Cxcr2 antagonist SB225002 inhibit the promotion effect of Cxcl5 in vivo
In normal mice received intraperitoneal injection of 2 µg/g SB225002, there was no statistical difference in the number of RGCs group as compared to the normal mice without SB225002 treatment (P = 0.948; Fig. 5A, B and H), suggesting that 2 µg/g SB2250022 did not affect RGC survival in normal mice. Therefore, 2 µg/g SB225002 was chosen for further studies.

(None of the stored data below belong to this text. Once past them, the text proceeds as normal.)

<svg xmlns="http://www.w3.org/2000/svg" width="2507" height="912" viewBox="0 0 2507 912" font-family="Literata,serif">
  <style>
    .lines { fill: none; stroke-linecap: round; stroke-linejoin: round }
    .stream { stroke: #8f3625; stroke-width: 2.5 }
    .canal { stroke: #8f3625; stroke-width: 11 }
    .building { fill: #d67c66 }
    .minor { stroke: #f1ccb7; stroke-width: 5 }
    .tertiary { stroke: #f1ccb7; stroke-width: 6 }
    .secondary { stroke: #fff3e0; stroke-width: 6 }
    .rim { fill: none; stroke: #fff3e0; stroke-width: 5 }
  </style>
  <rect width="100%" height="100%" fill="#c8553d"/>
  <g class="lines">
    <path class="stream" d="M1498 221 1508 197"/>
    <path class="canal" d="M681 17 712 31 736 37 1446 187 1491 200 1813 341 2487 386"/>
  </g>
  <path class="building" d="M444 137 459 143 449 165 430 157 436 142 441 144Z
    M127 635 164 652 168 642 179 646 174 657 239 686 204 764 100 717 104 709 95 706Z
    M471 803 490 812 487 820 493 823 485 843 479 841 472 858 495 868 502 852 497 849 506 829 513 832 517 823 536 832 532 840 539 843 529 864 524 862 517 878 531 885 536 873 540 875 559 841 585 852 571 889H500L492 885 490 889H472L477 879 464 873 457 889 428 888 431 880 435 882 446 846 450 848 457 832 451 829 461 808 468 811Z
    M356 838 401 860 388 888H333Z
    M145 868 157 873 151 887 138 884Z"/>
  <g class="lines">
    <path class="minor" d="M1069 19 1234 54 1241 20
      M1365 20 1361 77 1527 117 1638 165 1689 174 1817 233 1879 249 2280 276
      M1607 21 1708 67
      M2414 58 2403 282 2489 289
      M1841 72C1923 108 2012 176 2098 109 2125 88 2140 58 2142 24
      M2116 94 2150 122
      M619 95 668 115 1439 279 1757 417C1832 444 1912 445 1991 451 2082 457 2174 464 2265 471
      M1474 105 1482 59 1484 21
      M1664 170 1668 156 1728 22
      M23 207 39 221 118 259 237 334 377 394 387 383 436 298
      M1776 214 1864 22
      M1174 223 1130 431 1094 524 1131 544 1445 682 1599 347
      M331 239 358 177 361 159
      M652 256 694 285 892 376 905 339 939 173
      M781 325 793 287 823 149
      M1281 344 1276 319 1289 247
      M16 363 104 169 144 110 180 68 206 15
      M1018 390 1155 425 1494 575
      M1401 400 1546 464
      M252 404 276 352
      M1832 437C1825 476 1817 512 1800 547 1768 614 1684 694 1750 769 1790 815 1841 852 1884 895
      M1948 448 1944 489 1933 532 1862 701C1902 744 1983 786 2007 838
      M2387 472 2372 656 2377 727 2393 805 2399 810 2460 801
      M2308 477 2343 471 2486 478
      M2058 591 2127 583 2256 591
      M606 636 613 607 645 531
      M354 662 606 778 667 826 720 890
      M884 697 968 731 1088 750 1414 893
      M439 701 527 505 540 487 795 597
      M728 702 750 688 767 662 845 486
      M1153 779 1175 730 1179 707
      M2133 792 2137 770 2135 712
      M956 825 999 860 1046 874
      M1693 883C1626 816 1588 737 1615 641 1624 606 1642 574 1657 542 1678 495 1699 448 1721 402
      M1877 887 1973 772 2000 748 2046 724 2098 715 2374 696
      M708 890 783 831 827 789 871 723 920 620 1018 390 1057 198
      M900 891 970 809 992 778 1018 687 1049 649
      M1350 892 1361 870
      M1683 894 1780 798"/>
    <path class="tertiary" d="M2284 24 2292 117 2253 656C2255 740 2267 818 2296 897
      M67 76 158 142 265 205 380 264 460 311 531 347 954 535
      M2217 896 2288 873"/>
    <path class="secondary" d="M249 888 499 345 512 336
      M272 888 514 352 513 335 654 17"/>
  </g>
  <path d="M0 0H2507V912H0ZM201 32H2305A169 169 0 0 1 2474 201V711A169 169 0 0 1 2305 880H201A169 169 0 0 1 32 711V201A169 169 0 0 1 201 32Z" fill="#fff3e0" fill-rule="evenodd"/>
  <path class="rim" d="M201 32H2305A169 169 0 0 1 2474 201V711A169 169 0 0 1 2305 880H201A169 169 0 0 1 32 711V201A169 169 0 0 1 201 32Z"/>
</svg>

Immunofluorescence analysis on βIII-Tubulin revealed that SB225002 treatment showed no significant difference on the number of RGCs after ON injury as compared to the mice with ON injury alone (P = 0.871). Instead, SB225002 significantly attenuated the effect of lens injury on RGCs that the number of RGCs in ON and lens-injured mice treated with SB225002 was 38.7% lesser than that those treated with vehicle (P = 0.0009; Fig. 5C-H). Moreover, the number of regenerating axons in ON and lens-injured mice treated with SB225002 at 0.1 mm (P = 0.006), 0.2 mm (P = 0.012), 0.5 mm (P = 0.049) and 1 mm (P = 0.006) was significantly reduced as compared to the mice with ON and lens injury only (Fig. 4C, E, F, G). In addition, Immunofluorescence analysis on CD68 showed that macrophage infiltration was significantly inhibited by SB225002 in ON and lens-injured mice as compared to those treated with vehicle (P = 0.001, Fig. 6A-I, All cell counting results are available in supplementary tables). Collectively, these suggested that SB225002 would inhibit the promotion effect of lens injury on RGC survival and axonal regeneration.
Cxcr2 antagonist reduced the lens injury-induced Akt activation
Akt activation (phospho-Akt/total Akt) in mice with ON and lens injury was 1.99 folds higher than those with ON injury only (P = 0.026). With 7 day SB225002 treatment, the increased Akt activation was significantly reduced as compared to those of ON and lens-injured mice (P = 0.048). However, there was no statistically significant difference in Stat3 activation (phospho-Stat3/Stat3) among different treatment groups (P = 0.054, Fig. 7). These results suggested participation of Akt activation in the protection of ON injury by Cxcl5/Cxcr2.